I am an associate professor at NC State, where I teach undergraduate
and graduate courses in technical communication. I have been at
State for 15 years, after having spent 16 years in industry as
a technical communicator and manager.
My research and publishing reflect the duality of my career, with
equal time spent in the academy and in industry. I am interested
in the complex relationship in technical communication between the
business practice of designing, developing, and delivering technical
communication artifacts (whether paper-based or digital) and the
academic discipline for teaching and researching how such artifacts
work. That attention to the interconnections of the academy and
industry was reflected in my book on communication management
and in my book chapter on cultural differences
between academia and industry. Other related work includes an article
on text and graphics, a book chapter on usability testing, and a
presentation on misuses of usability methods. Ongoing research will
continue to address issues of concern to both audiences and to look
for ways to inform both about how changes in technology affect them.
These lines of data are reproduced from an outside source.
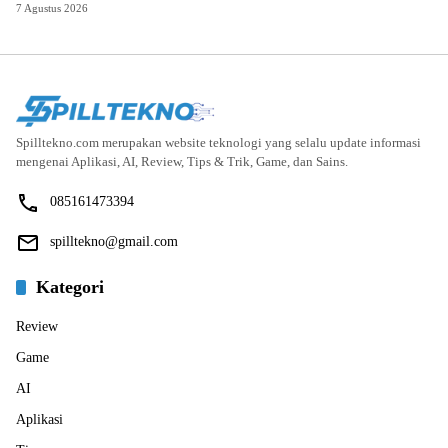
7 Agustus 2026
Spilltekno.com merupakan website teknologi yang selalu update informasi
mengenai Aplikasi, AI, Review, Tips & Trik, Game, dan Sains.
085161473394
spilltekno@gmail.com
Kategori
Review
Game
AI
Aplikasi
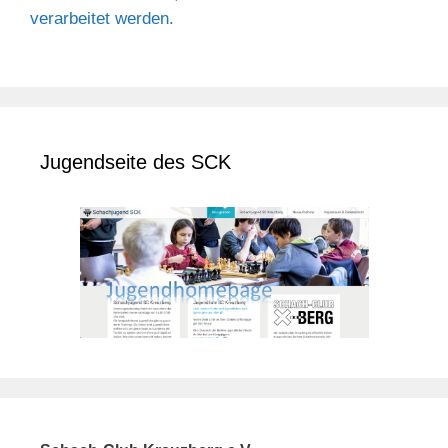
verarbeitet werden.
Jugendseite des SCK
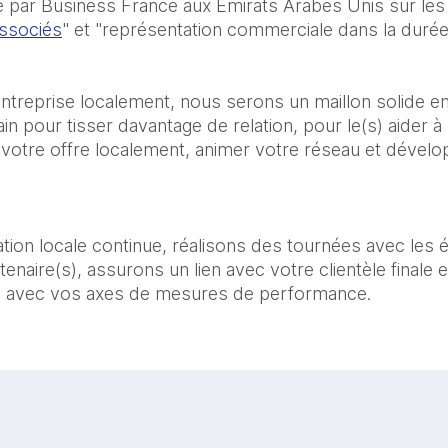
 par Business France aux Emirats Arabes Unis sur les 
associés
" et "représentation commerciale dans la durée
ntreprise localement, nous serons un maillon solide en
rain pour tisser davantage de relation, pour le(s) aider à
votre offre localement, animer votre réseau et dévelo
tion locale continue, réalisons des tournées avec les
enaire(s), assurons un lien avec votre clientèle finale 
é avec vos axes de mesures de performance.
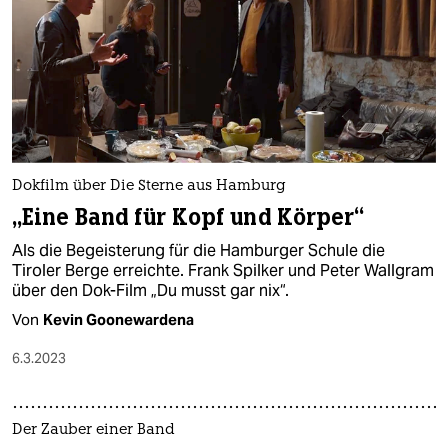
Dokfilm über Die Sterne aus Hamburg
„Eine Band für Kopf und Körper“
Als die Begeisterung für die Hamburger Schule die
Tiroler Berge erreichte. Frank Spilker und Peter Wallgram
über den Dok-Film „Du musst gar nix“.
Von
Kevin Goonewardena
6.3.2023
Der Zauber einer Band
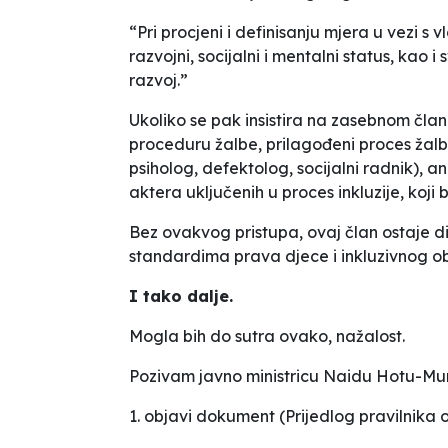
“Pri procjeni i definisanju mjera u vezi 
razvojni, socijalni i mentalni status, kao 
razvoj.”
Ukoliko se pak insistira na zasebnom član
proceduru žalbe, prilagođeni proces žalb
psiholog, defektolog, socijalni radnik), 
aktera uključenih u proces inkluzije, koji
Bez ovakvog pristupa, ovaj član ostaje d
standardima prava djece i inkluzivnog o
I tako dalje.
Mogla bih do sutra ovako, nažalost.
Pozivam javno ministricu Naidu Hotu-Mum
1. objavi dokument (Prijedlog pravilnika o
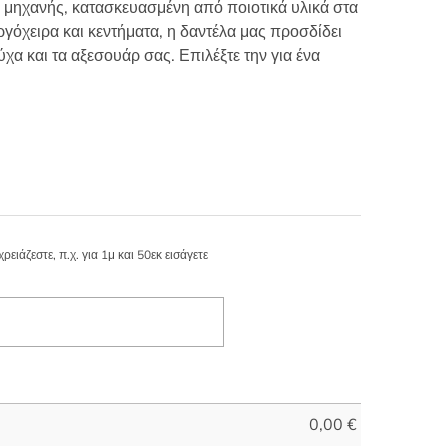
 μηχανής, κατασκευασμένη από ποιοτικά υλικά στα
ργόχειρα και κεντήματα, η δαντέλα μας προσδίδει
ύχα και τα αξεσουάρ σας. Επιλέξτε την για ένα
ιάζεστε, π.χ. για 1μ και 50εκ εισάγετε
0,00
€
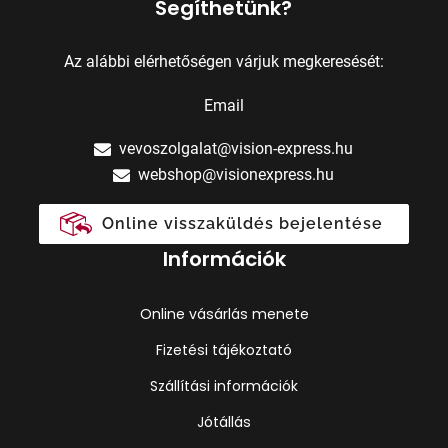
Segíthetünk?
Az alábbi elérhetőségen várjuk megkeresését:
Email
vevoszolgalat@vision-express.hu
webshop@visionexpress.hu
Online visszaküldés bejelentése
Információk
Online vásárlás menete
Fizetési tájékoztató
Szállítási információk
Jótállás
My book, Management Principles and Practices for Technical Communication,
was published by the Allyn & Bacon Series in Technical Communication
in 2004. It reflects the dual academic and industry influences representative
of the field and profession of technical communication, as it is
based both on a thorough study of the academic research literature
of technical communication management and on 15 years of first-hand
experience managing technical communication groups in industry.
The book is meant to be valuable to practitioners in industry but
also to work as a text suitable for preparing advanced technical
communication students to understand and to carry out the management
activities they will encounter on the job.
Other publications include the lead chapter in Mirel and Spilka's
Reshaping Technical Communication (Erlbaum, 2002) and a chapter,
co-authored with Brad Mehlenbacher, on innovative pedagogical methods
using usability testing in Innovative Approaches to Teaching
Technical Communication, edited by Bridgeford, Kitalong, and
Selfe (Utah State University Press, 2004). Another chapter, "The Nature of Technical Communication Work," appeared in Spilka's Digital Literacy for Technical Communication: 21st Century Theory and Practice (Erlbaum Press, 2010). A fourth chapter, "Designing Usable and Useful Solutions for Complex Systems", is included in Alber and Still's Usability of Complex Information Systems: Evaluation of User Interaction(Taylor & Francis, 2011). Another chapter, "How Do Technical Communicators Manage Projects?" will soon appear in Johnson-Eilola and Selber's Solving Problems in Technical Communication (University of Chicago Press, 2012).